Task directions
Although the entries contain pictures, copy only their text, exactly as written.

Data items:
┄┄┄┄┄┄┄┄┄┄

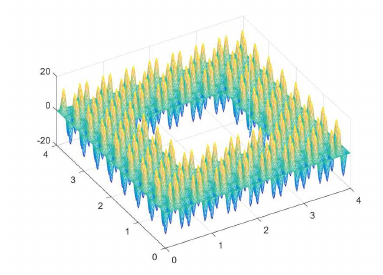
Figure 5. Exact solution u 2 for h = 1 / 64.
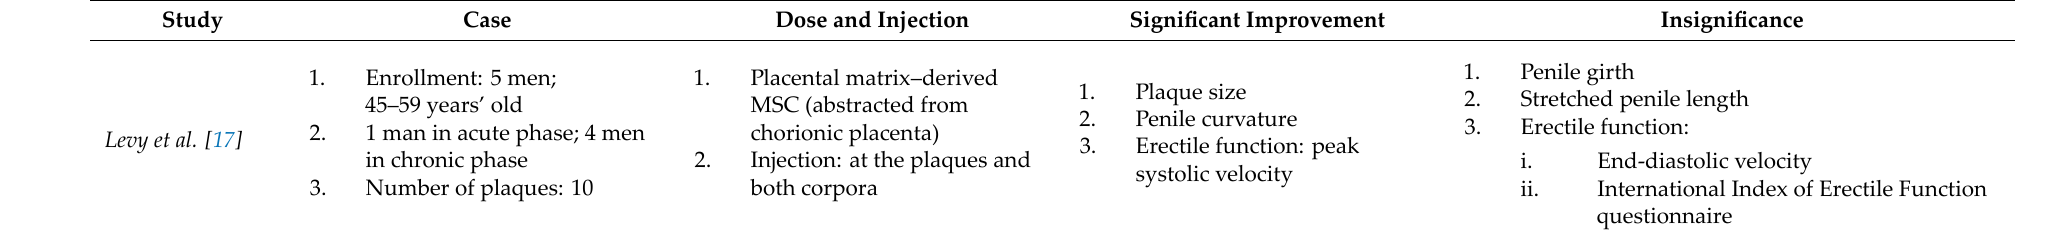
Table 3. Conclusion of the current human clinical studies of SC in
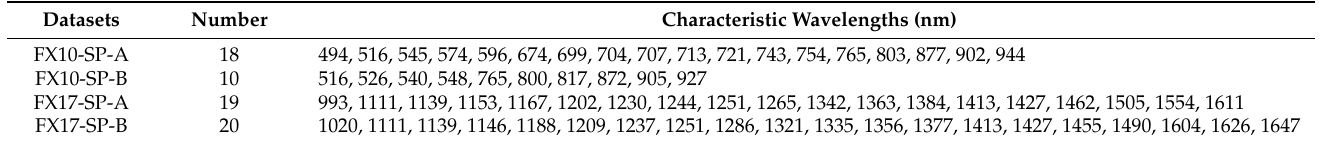
Table 3. Characteristic wavelengths selected by SPA for the datasets of the two sides of the two hyperspectral image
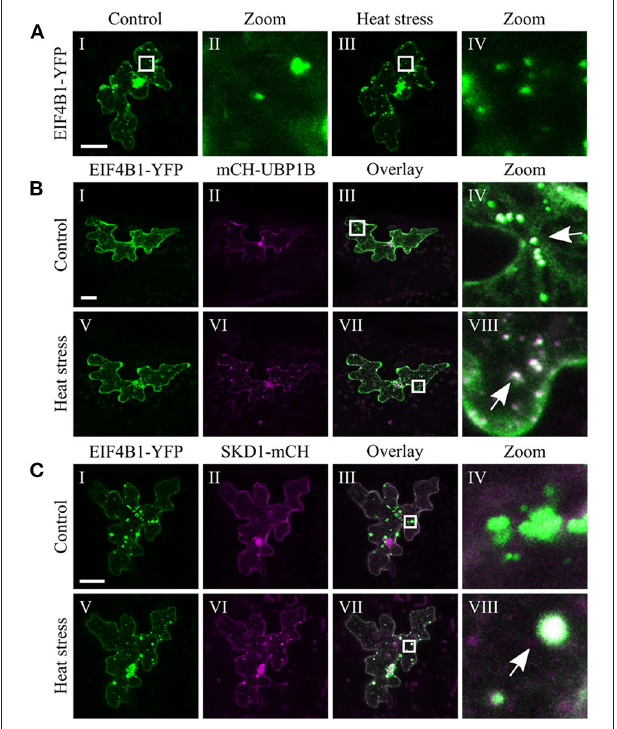
FIGURE 7 | Subcellular localization of EIF4B1 before and after heat stress. Representative images of CLSM stacks (maximum projections) of leaf epidermal cells single or double transformed with constructs overexpressing ( 35S promoter) EIF4B1. The results are summarized in Table 3 . The same cells were imaged before and after heat stress. Co-localizing structures are indicated by arrow heads. Scale bar = 20 µ m. EIF4B1-YFP (A) alone, (B) with mCH-UBP1B, (C) with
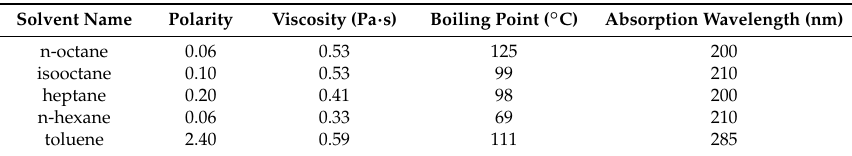
Table 1. Summarized properties of different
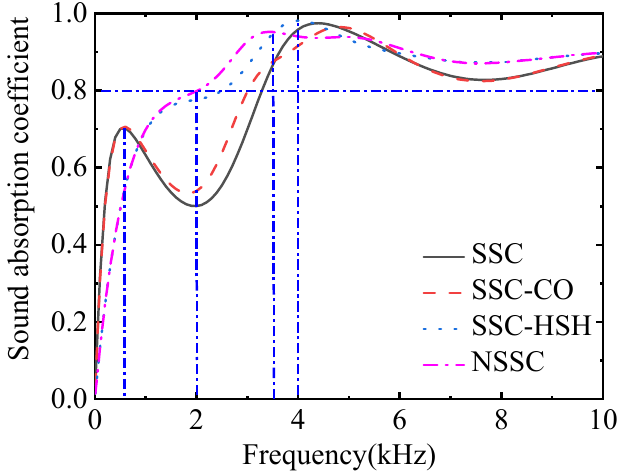
Figure 6. Comparison of α of SSC, SSC-CO, SSC-HSH, and NSSC.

┄┄┄┄┄┄┄┄┄┄

The completed task
Figure 5. Exact solution u 2 for h = 1 / 64.
Table 3. Conclusion of the current human clinical studies of SC in
Table 3. Characteristic wavelengths selected by SPA for the datasets of the two sides of the two hyperspectral image
FIGURE 7 | Subcellular localization of EIF4B1 before and after heat stress. Representative images of CLSM stacks (maximum projections) of leaf epidermal cells single or double transformed with constructs overexpressing ( 35S promoter) EIF4B1. The results are summarized in Table 3 . The same cells were imaged before and after heat stress. Co-localizing structures are indicated by arrow heads. Scale bar = 20 µ m. EIF4B1-YFP (A) alone, (B) with mCH-UBP1B, (C) with
Table 1. Summarized properties of different
Figure 6. Comparison of α of SSC, SSC-CO, SSC-HSH, and NSSC.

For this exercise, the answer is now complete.